— What is required —
Output, word for word, every line from the start of the listing down to and including the line that contains "value fetched from"; include nothing else.

— Data section —
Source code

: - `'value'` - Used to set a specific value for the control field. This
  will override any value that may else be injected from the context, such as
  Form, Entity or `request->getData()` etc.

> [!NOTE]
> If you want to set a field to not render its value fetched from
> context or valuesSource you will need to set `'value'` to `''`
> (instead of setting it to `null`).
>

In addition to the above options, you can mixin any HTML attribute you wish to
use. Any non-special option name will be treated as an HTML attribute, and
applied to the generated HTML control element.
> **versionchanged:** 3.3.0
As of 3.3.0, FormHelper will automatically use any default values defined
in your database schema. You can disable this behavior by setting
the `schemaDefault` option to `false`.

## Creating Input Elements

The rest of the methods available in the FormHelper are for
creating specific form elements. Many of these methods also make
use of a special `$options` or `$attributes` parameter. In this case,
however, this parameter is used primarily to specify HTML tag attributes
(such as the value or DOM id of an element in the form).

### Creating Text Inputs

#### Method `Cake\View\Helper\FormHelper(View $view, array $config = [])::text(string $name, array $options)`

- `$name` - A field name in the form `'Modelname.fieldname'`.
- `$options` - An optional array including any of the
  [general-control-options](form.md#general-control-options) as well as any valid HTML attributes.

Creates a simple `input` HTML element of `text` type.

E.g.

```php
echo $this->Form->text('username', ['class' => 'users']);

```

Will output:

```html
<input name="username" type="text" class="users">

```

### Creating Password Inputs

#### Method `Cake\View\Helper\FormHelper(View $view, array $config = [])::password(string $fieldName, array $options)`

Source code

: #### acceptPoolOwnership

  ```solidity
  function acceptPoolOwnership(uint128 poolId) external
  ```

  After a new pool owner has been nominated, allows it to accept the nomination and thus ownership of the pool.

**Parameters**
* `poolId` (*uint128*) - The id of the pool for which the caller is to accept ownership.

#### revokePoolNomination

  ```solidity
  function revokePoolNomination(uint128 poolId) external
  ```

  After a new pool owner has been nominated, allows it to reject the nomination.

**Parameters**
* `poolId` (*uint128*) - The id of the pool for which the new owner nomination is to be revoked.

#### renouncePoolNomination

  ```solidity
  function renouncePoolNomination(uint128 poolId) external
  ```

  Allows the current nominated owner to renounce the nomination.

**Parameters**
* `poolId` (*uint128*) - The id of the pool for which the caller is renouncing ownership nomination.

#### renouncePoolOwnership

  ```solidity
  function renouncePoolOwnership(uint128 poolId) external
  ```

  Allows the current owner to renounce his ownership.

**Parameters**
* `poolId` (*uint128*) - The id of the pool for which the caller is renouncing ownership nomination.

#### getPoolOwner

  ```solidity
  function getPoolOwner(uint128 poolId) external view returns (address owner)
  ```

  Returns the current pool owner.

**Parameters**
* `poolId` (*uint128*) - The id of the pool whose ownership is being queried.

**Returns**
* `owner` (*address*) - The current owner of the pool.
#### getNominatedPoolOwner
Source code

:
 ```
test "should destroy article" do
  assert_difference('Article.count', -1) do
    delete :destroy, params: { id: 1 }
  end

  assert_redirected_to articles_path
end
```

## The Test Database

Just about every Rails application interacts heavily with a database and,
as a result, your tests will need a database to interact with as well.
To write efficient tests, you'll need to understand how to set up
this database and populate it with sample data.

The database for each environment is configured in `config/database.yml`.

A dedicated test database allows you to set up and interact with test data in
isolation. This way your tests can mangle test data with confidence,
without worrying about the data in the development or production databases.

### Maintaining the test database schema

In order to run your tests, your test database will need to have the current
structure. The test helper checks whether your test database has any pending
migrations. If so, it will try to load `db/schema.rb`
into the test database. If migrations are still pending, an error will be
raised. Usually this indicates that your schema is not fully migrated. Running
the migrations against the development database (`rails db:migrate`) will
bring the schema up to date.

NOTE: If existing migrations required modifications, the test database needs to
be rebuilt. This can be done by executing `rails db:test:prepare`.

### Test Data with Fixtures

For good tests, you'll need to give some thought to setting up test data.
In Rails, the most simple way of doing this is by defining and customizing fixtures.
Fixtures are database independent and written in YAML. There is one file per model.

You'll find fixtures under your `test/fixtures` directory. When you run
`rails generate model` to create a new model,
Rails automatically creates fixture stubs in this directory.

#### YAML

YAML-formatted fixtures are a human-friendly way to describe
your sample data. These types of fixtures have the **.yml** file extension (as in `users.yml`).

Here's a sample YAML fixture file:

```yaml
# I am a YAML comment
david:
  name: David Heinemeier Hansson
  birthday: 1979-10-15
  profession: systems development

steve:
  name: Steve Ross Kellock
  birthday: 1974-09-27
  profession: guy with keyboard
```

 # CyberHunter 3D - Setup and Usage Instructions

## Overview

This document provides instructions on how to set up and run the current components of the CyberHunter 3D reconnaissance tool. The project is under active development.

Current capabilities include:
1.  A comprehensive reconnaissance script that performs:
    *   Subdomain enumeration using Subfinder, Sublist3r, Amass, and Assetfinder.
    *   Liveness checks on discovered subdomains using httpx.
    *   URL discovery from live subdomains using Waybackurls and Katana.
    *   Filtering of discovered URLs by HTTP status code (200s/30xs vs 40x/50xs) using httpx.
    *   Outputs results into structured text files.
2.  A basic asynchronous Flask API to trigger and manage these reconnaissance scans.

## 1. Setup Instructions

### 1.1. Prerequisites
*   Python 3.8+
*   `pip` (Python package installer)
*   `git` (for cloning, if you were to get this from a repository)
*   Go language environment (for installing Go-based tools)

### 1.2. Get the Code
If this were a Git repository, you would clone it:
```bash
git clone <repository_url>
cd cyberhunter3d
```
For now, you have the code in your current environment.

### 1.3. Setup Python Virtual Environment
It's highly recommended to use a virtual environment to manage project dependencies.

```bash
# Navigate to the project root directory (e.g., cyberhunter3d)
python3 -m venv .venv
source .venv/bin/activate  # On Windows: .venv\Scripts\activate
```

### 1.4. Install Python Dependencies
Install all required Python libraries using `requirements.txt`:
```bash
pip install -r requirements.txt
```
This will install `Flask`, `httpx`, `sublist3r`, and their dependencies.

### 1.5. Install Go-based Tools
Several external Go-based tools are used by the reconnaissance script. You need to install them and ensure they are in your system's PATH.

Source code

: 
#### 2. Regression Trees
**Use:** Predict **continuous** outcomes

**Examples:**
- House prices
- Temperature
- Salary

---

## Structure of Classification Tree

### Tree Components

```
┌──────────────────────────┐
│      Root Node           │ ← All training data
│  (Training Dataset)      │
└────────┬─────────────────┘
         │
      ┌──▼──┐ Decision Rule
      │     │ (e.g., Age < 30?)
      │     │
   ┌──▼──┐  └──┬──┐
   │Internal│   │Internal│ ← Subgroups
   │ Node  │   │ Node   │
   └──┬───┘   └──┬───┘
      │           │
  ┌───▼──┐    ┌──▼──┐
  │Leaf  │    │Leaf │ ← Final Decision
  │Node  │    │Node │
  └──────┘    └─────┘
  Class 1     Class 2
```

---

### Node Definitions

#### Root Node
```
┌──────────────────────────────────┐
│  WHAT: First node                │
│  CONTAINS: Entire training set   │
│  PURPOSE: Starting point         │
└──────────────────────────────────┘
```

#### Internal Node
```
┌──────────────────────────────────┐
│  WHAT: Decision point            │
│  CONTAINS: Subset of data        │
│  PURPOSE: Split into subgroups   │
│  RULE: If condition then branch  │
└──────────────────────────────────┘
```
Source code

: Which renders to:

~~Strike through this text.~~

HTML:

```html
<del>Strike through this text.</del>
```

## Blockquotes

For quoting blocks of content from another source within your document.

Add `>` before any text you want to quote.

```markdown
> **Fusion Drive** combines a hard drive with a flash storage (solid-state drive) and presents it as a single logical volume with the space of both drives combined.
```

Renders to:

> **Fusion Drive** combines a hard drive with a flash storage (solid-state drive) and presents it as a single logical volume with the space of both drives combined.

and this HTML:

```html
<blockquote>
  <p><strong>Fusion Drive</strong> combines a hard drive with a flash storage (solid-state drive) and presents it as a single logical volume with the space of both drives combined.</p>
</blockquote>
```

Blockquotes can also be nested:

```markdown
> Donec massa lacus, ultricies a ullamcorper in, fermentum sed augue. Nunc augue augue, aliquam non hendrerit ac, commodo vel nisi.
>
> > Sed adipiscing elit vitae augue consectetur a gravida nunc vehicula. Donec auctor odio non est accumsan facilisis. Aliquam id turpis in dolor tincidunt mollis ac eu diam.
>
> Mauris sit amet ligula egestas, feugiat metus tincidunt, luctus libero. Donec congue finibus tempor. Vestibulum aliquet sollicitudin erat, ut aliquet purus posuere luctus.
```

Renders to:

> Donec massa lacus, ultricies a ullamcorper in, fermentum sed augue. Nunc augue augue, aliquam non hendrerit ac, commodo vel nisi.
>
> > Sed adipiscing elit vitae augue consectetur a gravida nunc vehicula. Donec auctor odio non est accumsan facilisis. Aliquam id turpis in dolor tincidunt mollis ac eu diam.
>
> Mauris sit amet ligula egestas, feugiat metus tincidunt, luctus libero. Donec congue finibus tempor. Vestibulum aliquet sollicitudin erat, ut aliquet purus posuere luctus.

— Solution to this exercise —
Source code

: - `'value'` - Used to set a specific value for the control field. This
  will override any value that may else be injected from the context, such as
  Form, Entity or `request->getData()` etc.

> [!NOTE]
> If you want to set a field to not render its value fetched from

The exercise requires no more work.